● PROBLEM STATEMENT: Rewrite all of the data below, putting "catalog" in place of "catalogue" and keeping everything else the same. Leave the pictures out of your answer.

● DATA ENTRIES:

┄┄┄┄┄┄┄┄┄┄

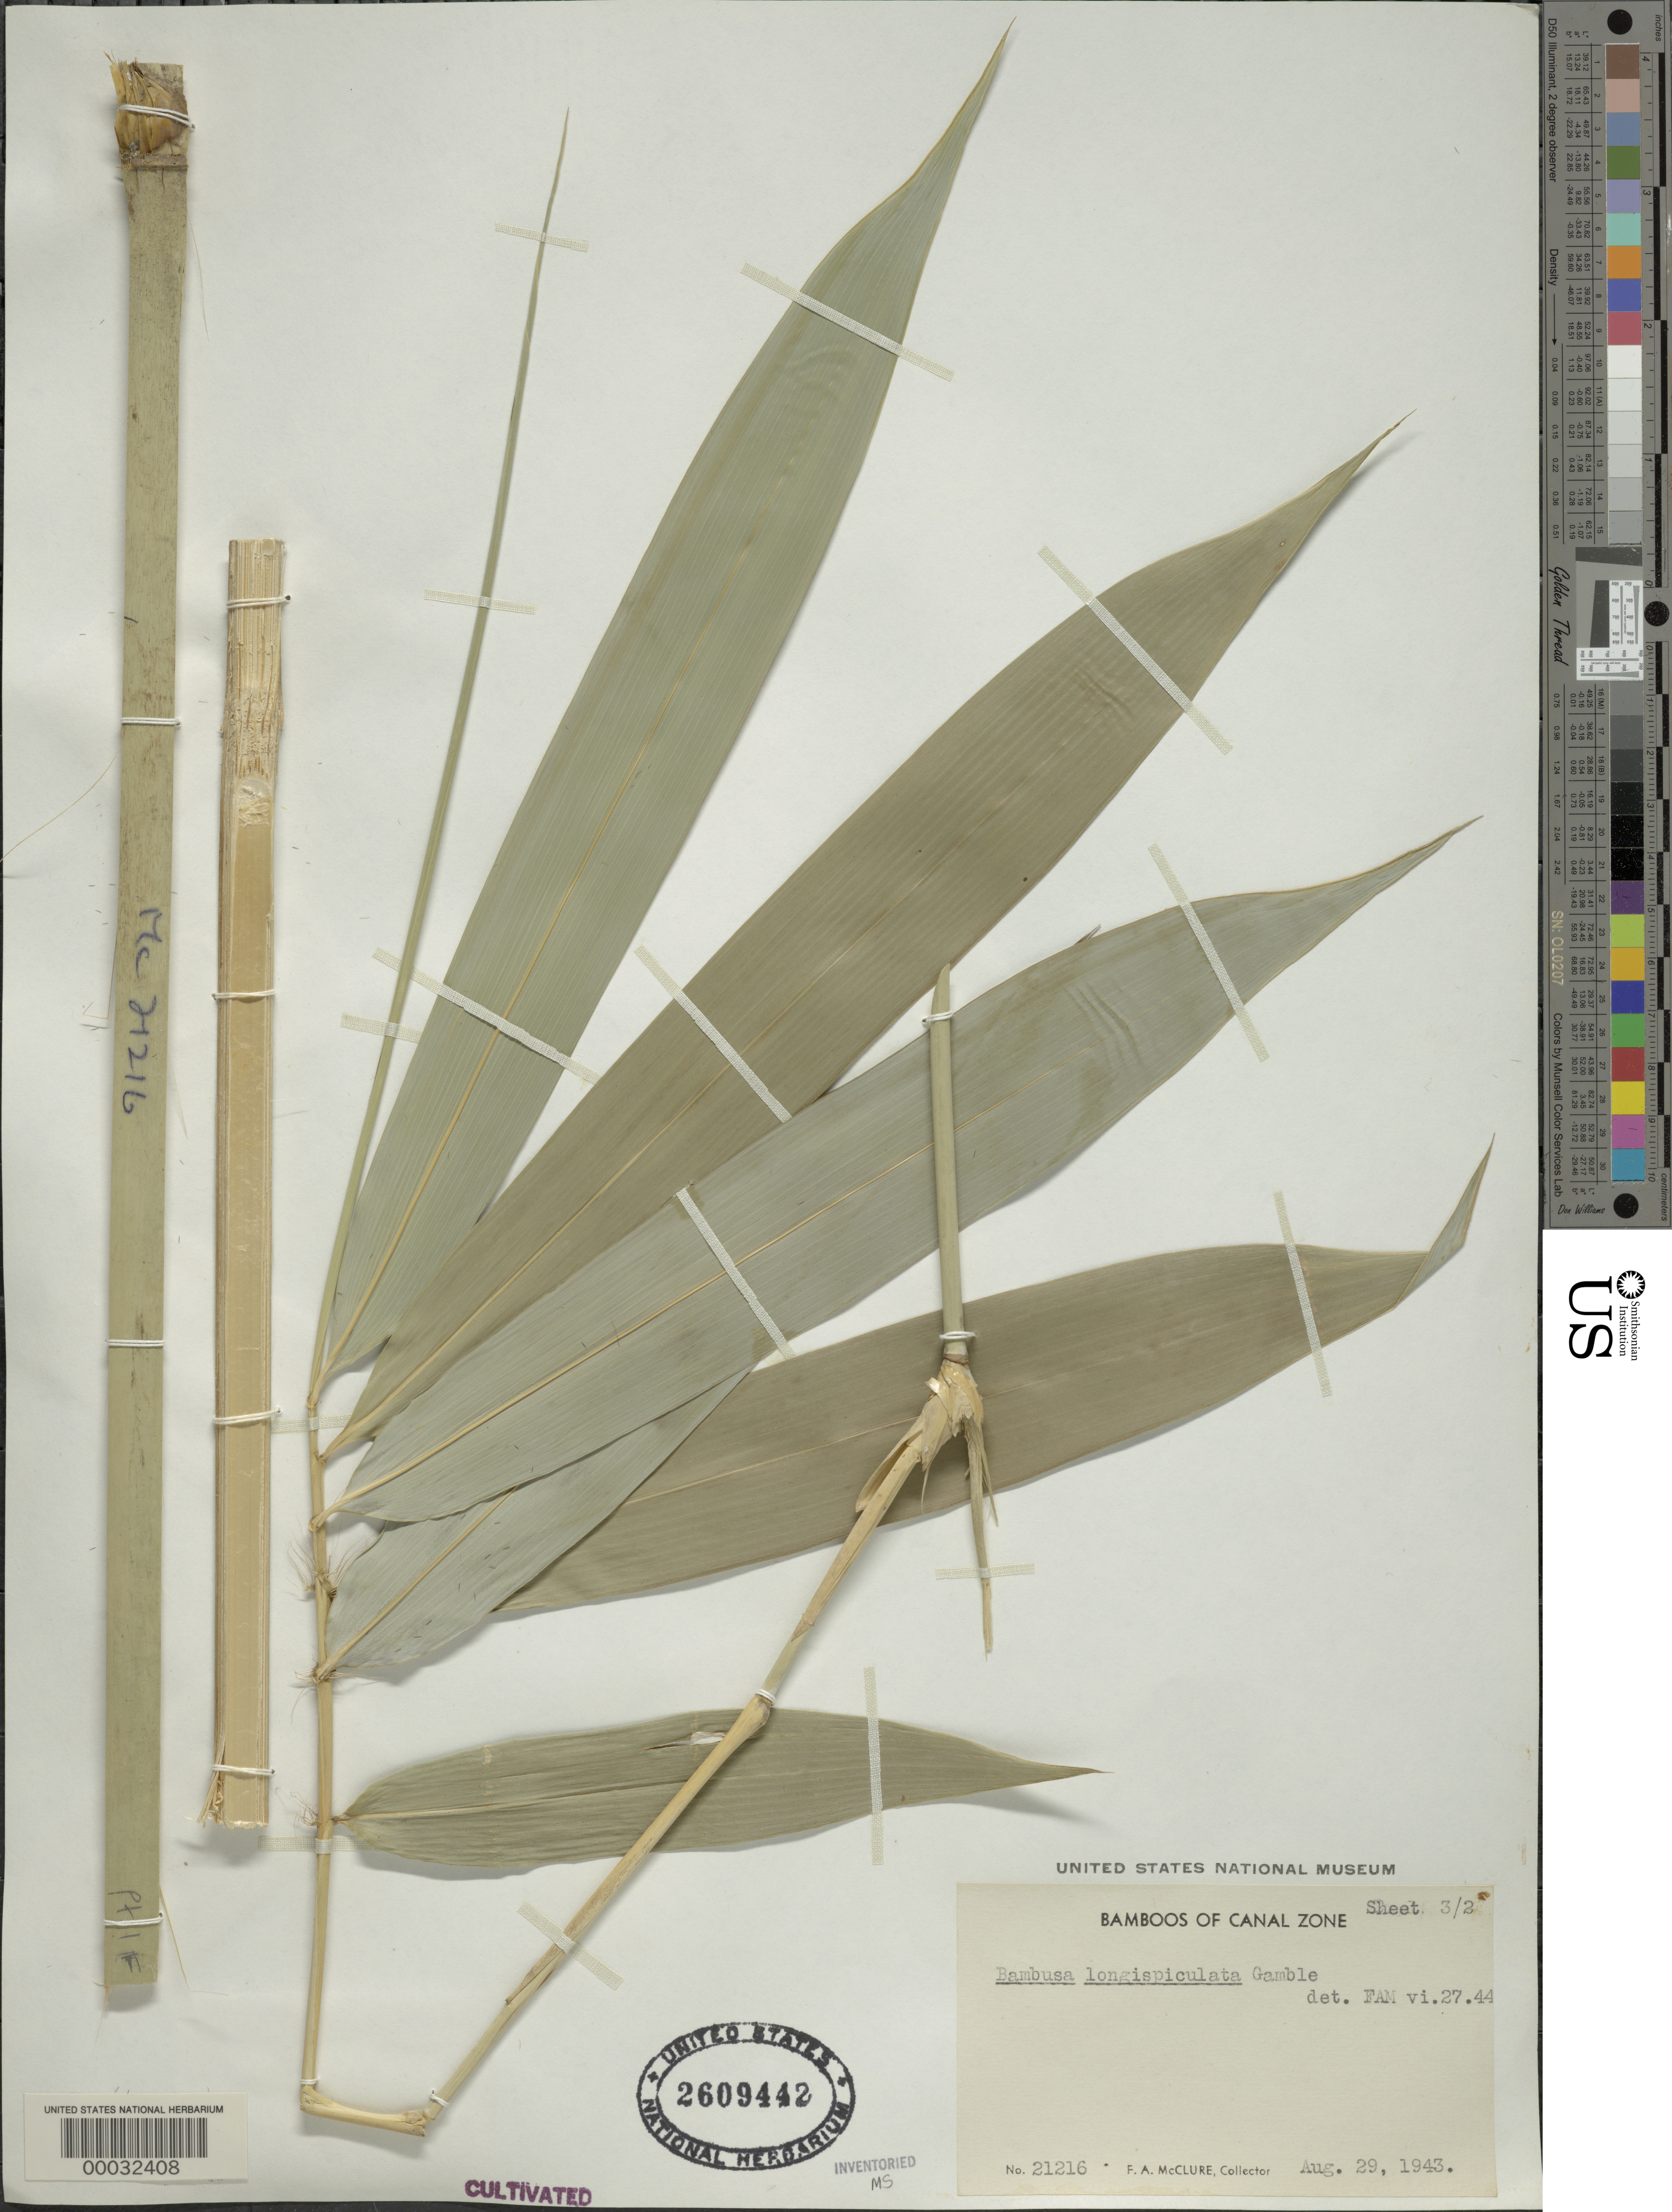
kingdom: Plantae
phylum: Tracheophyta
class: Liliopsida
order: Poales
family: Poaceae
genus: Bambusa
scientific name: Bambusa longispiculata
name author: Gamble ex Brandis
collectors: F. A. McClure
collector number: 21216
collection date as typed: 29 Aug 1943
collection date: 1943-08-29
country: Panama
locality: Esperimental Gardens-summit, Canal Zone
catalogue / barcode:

┄┄┄┄┄┄┄┄┄┄

● COMPLETE RESPONSE:
kingdom: Plantae
phylum: Tracheophyta
class: Liliopsida
order: Poales
family: Poaceae
genus: Bambusa
scientific name: Bambusa longispiculata
name author: Gamble ex Brandis
collectors: F. A. McClure
collector number: 21216
collection date as typed: 29 Aug 1943
collection date: 1943-08-29
country: Panama
locality: Esperimental Gardens-summit, Canal Zone
catalog / barcode:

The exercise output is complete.